**Problem description**:
Find the lines below that contain the string "format". Copy each one.

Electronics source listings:
+ + + + + + +

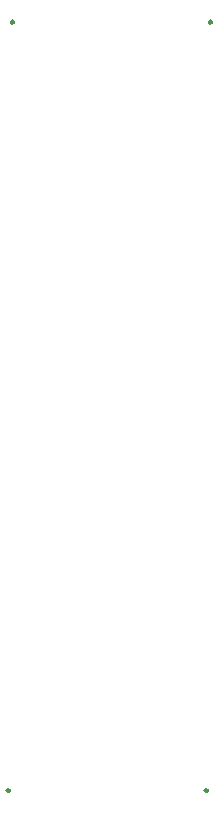
<source format=gbo>
G04 #@! TF.GenerationSoftware,KiCad,Pcbnew,8.0.0*
G04 #@! TF.CreationDate,2024-03-19T09:43:12-05:00*
G04 #@! TF.ProjectId,DesignESP32PCB,44657369-676e-4455-9350-33325043422e,rev?*
G04 #@! TF.SameCoordinates,Original*
G04 #@! TF.FileFunction,Legend,Bot*
G04 #@! TF.FilePolarity,Positive*
%FSLAX46Y46*%
G04 Gerber Fmt 4.6, Leading zero omitted, Abs format (unit mm)*
G04 Created by KiCad (PCBNEW 8.0.0) date 2024-03-19 09:43:12*
%MOMM*%
%LPD*%
G01*
G04 APERTURE LIST*
%ADD10C,0.254000*%
G04 APERTURE END LIST*
D10*
G04 #@! TO.C,SW3*
X93545000Y-44958000D02*
G75*
G02*
X93291000Y-44958000I-127000J0D01*
G01*
X93291000Y-44958000D02*
G75*
G02*
X93545000Y-44958000I127000J0D01*
G01*
G04 #@! TO.C,SW2*
X109955000Y-110011901D02*
G75*
G02*
X109701000Y-110011901I-127000J0D01*
G01*
X109701000Y-110011901D02*
G75*
G02*
X109955000Y-110011901I127000J0D01*
G01*
G04 #@! TO.C,SW4*
X110309000Y-44958000D02*
G75*
G02*
X110055000Y-44958000I-127000J0D01*
G01*
X110055000Y-44958000D02*
G75*
G02*
X110309000Y-44958000I127000J0D01*
G01*
G04 #@! TO.C,SW1*
X93191000Y-110011901D02*
G75*
G02*
X92937000Y-110011901I-127000J0D01*
G01*
X92937000Y-110011901D02*
G75*
G02*
X93191000Y-110011901I127000J0D01*
G01*
G04 #@! TD*
M02*

</source>
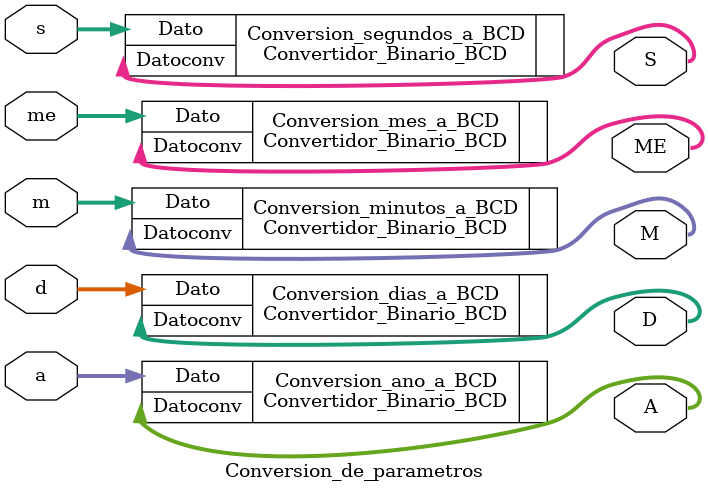
<source format=v>
`timescale 1ns / 1ps

module Conversion_de_parametros(
	input [7:0] s,m,d,me,a,
	output [7:0] S,M,D,ME,A
    );

Convertidor_Binario_BCD Conversion_segundos_a_BCD (
    .Dato(s),
    .Datoconv(S)
    );

Convertidor_Binario_BCD Conversion_minutos_a_BCD (
    .Dato(m),
    .Datoconv(M)
    );
	 
Convertidor_Binario_BCD Conversion_dias_a_BCD (
    .Dato(d),
    .Datoconv(D)
    );
	 
Convertidor_Binario_BCD Conversion_mes_a_BCD (
    .Dato(me),
    .Datoconv(ME)
    );
	 
Convertidor_Binario_BCD Conversion_ano_a_BCD (
    .Dato(a),
    .Datoconv(A)
    );

endmodule

</source>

+ + + + + + +

**Output below**:
<source format=gbo>
G04 Gerber Fmt 4.6, Leading zero omitted, Abs format (unit mm)*
<source format=v>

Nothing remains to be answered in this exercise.